SENANG MEMPERSULIT, KITAPUN AKAN DIPERSULIT

            Banyak diantara kita, sering dihadapkan pada kesulitan-kesulitan, yang seakan-akan tanpa bertepi. Padahal sudah bersungguh-sungguh dalam menghadapi dan meraungi hidup ini. Kalau ini, selalu dan selalu, menghinggapi kehidupan, maka banyak hal dalam kehidupan kita yang harus segera kita audit. Salah satunya adalah, apakah sering membuat kehidupan lingkungan menjadi tidak nyaman karena prilaku kita.
            Saya punya sahabat, seorang dosen, mengeluh, sudah bertahun-tahun tidak segera selesai program S-2 (Magister), karena pembimbingnya seorang professor yang sangat sulit ditemui. Sehingga dosen calon S-2 ini habis waktunya untuk mencari pembimbing yang professor itu. Namun yang sangat menarik adalah rupanya dosen calon S-2 ini, juga sebagai pembimbing mahasiswa S-1, suka mempersulit dan susah ditemui karena kesibukannya. Dan, yang lebih menarik lagi adalah, “mengapa professor itu susah ditemui dosen calon S-2”? Rupanya beliau, sedang mengalami kesulitan ingin menjadi guru besar yang berwibawa karena banyak karya nyata. Intinya Dosen calon S-2, mahasiswa calon S-1, dan professor ini, hidupnya sama-sama sulit karena senang mempersulit.
            Kalau kita keluar rumah untuk belanja, ke kantor atau jalan-jalan dengan keluarga, hampir dimana-mana banyak pemasangan “Polisi Tidur”, yaitu gundukan jalan yang diharapkan bisa memperlambat laju perjalanan kendaraan kita.

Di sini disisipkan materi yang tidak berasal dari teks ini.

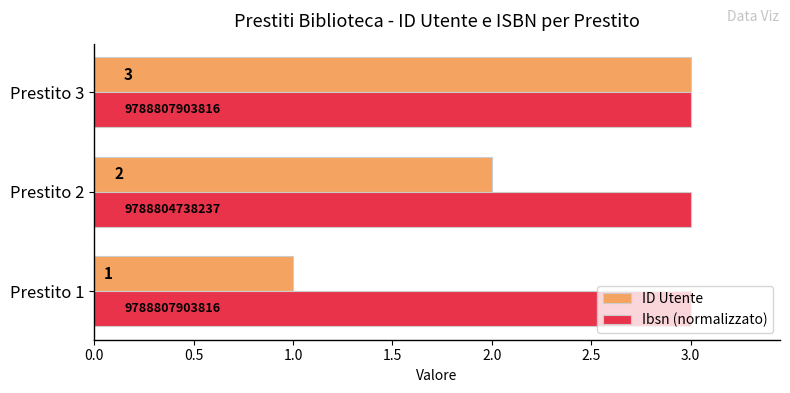

What is the sum of all Ibsn (normalizzato) values?

9.0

Gara-gara polisi tidur itu, banyak pengendara sangat tidak nyaman (termasuk saya pribadi heheheh), kenapa!!! sebab hampir semua polisi tidur yang dibuat masyarakat setempat, tidak berstandar internasional. Gundukannya kecil memang, tapi sangat tajam dan menjengkelkan. Setelah kami berdialog kepada orang-orang yang punya hoby membuat polisi tidur, rupanya penyebabnya adalah, dirinya jengkel, sebab banyak pengendara yang kurang sopan santun, mengendarai dengan kecepatan tinggi dan menganggu keselamatan. Dan yang lebih menarik lagi, banyak kendaraan mobil atau motor yang sedikit “butut” dengan suara mesin diluar standar, ketika dihadapkan dengan polisi tidur juga diluar standar, suara mesin semakin kencang, setelah itu di rem, agar bisa melalui gundukan polisi tidur itu. Lengkaplah sudah kesengsaraan dan kesulitan pengendara karena polisi tidur dan begitu juga kesengsaraan dan kesulitan masyarakat karena bising deru motor dan mobil. Keduanya, sama-sama mengalami kesulitan….
            Seperti biasa, seorang pengusaha, mulai dari yang kelas teri sampai kelas kakap, tentunya pernah berhutang ke jejaring bisnisnya. Fenomena yang sangat menarik adalah sangat banyak diantara mereka dihadapkan pada kesulitan demi kesulitan. Setelah dilakukan penelusuran sederhana, memunculkan sebuah penemuan yang sangat unik yaitu diantara mereka sama-sama berprilaku saling mempersulit. Sesama penghutang, sama-sama senang menunda pembayaran padahal dirinya sudah sangat mampu untuk membayar. Mereka berpikir bahwa ”Ciri seorang pengusaha sukses adalah kemampuannya menunda pembayaran”. Menunda pembayaran, padahal dirinya sudah punya dana untuk melunasi, bisa menyumbat rizki kehidupannya.
Sahabat…
Hidup ini, merupakan pilihan, kalau sering mempersulit maka pantulannya juga mendapat kesulitan. Sering mempermudah, insyaAllah pantulannya juga sering mendapat kemudahan. Jadi, kita tinggal pilih saja, yang kita suka.
            Berani menetukan pilihan dalam kehidupan ini dengan cara yang benar agar mendapatkan keberkahan kebenaran!!! Bagaimana pendapat sahabat ???